Опубликовано в журнале Дружба Народов, номер 3, 2018
Даниэль Орлов, прозаик (Санкт-Петербург)
До того,
как переехать с семьёй в Кронштадт, я много лет прожил в самом центре
Петербурга у Ленфильма. Горький был моим соседом. Не скажу, чтобы мы всерьёз
дружили или часто ходили друг к другу в гости, но сталкивались
регулярно. Обычно я видел его со спины, стоящего перед метро Горьковская. Горький
с непокрытой головой внимательно высматривал что-то в стороне Троицкого моста,
даже зимой привычно держа шляпу в опущенной левой руке. Как-то накануне
ноябрьских праздников, заранее не предупредив, я отправился к нему домой, чтобы
показать главы романа «Долгая нота», над которым тогда работал. К моему
раздражению, на дверь поставили кодовый замок, и мне битый час пришлось торчать
в подворотне на Кронверкском, карауля Алексея Максимовича, ушедшего, как мне
тогда думалось, в Литфонд. Наконец я плюнул и вернулся домой, где из интернета
узнал, что Горький, оказывается, переехал в Москву.
Лет за пять
до того, рабочие ремонтировали школу на улице Мира. Первым делом они посбивали
медальоны с портретами литераторов и прочих известных людей, а уже потом
спокойно принялись штукатурить и красить. В то же самое время другие рабочие ремонтировали
мой дом на Каменноостровском проспекте. Эти рабочие
оказались настоящими ценителями литературы. Выказывая уважение ко мне, они отыскали
среди строительного мусора сбитый медальон Горького, принесли и приклеили
внутри парадной на свежеоштукатуренные стены. Однако, этого им показалось мало. Они покрасили усы, брови, волосы
и зрачки глаз автора «Старухи Изергиль» черной
эмалью. На мой удивлённый возглас: “Зачем?” Ответили: “Так Сталин же. У него всегда усы чёрный!” Уверен, Горький смеялся, когда
ему об том рассказали. Под барельефом в свете электрической лампочки после любили фотографировались мои товарищи писатели.
Занятно,
что до своего переезда в Столицу, в нашей квартире на Каменноостровском
восемь, Горький специально появлялся, когда меня там не было. В моё отсутствие
его принимал критик Войтоловский, оборудовавший
кабинет в моей гостиной. Не знаю, что они с Львом Наумовичем обсуждали, но соседи
потом выговаривали мне же за громкий разговор и за то, что на лестнице
накурено. Впрочем, соседи всегда жалуются, для них авторитетов не существует,
будь ты Горький, будь Луначарский, будь сам Роман Сенчин.
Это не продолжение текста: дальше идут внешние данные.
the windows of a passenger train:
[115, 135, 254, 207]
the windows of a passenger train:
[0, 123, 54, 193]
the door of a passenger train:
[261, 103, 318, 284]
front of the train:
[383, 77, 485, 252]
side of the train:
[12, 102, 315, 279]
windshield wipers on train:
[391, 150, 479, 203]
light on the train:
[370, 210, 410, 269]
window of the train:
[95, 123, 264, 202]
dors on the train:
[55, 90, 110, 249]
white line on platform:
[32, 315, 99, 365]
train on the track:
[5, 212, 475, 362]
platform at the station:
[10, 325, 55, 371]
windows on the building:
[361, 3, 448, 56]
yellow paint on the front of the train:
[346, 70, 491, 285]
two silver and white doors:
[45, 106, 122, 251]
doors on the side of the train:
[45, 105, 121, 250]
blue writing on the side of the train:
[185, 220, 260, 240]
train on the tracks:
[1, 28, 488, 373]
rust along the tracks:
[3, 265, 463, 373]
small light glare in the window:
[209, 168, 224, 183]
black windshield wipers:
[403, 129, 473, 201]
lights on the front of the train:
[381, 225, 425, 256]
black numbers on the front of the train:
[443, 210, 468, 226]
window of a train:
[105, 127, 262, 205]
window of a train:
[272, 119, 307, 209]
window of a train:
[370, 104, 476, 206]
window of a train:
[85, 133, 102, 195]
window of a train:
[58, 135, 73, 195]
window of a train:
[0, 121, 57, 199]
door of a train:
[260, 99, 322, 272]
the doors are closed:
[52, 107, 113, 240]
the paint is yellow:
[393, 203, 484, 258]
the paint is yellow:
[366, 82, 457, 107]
Скажем, на меня они однажды пригрозили написать участковому, когда кто-то из перечисленных оставил в пепельнице на лестничной площадке незатушенный окурок кубинской сигары.
Будучи по
делам в Москве, я частенько захаживал к Алексею Толстому на Спиридоновку.
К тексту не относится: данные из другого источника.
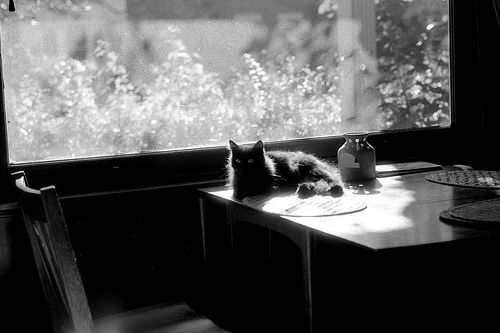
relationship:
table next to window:
[195, 160, 499, 332] [2, 3, 468, 191]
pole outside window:
[322, 4, 373, 136] [4, 0, 461, 171]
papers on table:
[357, 157, 441, 179] [195, 160, 499, 332]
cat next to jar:
[223, 139, 341, 199] [335, 136, 360, 189]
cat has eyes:
[223, 139, 341, 199] [227, 141, 262, 171]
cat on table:
[223, 136, 341, 198] [195, 157, 497, 272]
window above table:
[4, 0, 461, 171] [202, 159, 496, 318]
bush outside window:
[3, 24, 334, 156] [2, 3, 468, 191]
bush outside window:
[375, 0, 451, 127] [2, 3, 468, 191]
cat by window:
[223, 139, 341, 199] [4, 0, 461, 171]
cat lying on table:
[223, 139, 341, 199] [194, 156, 452, 331]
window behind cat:
[4, 0, 461, 171] [223, 136, 341, 198]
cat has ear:
[223, 139, 341, 199] [253, 139, 262, 147]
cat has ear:
[223, 139, 341, 199] [229, 140, 240, 151]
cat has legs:
[223, 139, 341, 199] [230, 183, 279, 202]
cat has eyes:
[223, 139, 341, 199] [232, 154, 255, 164]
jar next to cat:
[333, 128, 381, 184] [223, 139, 341, 199]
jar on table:
[333, 128, 381, 184] [195, 160, 499, 332]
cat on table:
[223, 139, 341, 199] [195, 160, 499, 332]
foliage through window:
[1, 38, 357, 163] [4, 0, 461, 171]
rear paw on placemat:
[327, 169, 344, 193] [242, 184, 363, 226]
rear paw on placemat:
[292, 174, 315, 199] [242, 184, 363, 226]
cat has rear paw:
[223, 139, 341, 199] [327, 169, 344, 193]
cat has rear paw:
[223, 139, 341, 199] [292, 174, 315, 199]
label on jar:
[338, 150, 360, 170] [336, 129, 378, 184]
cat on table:
[223, 139, 341, 199] [202, 159, 496, 318]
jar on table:
[334, 133, 376, 184] [202, 159, 496, 318]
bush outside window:
[3, 0, 342, 165] [4, 0, 461, 171]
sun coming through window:
[42, 40, 461, 218] [2, 9, 483, 179]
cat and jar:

Красный граф жил во флигеле особняка, занимаемого Горьким. Однажды мы с поэтом Мурзиным крепко выпили у Алексея Николаевича и после решили
зайти к Горькому, чтобы обсудить всегдашнюю актуальность его «Песни о буревестнике».
То ли от нас сильно пахло настойкой на клюкве, то ли мы показались швейцару людьми
подозрительными и недостойными аудиенции у великого пролетарского писателя, но
дальше лестницы нас не пустили. Мы поскандалили для порядка и, не солоно хлебавши, отправились в буфет ЦДЛ, но успели заметить, что
лестница в особняке Горького была удивительной красоты.
За пять
лет, что я сам прожил на юго-западе Столицы, с Горьким мы так и не пересеклись.
Как-то раз, сослепу, в переходе с Трубной на Цветной бульвар, я принял за
Горького писателя Евгения Попова и бросился к тому с объятиями. Случился
конфуз. С другой стороны, не забудь я в тот день очки, может быть, меня бы и в ПЕН-клуб не приняли.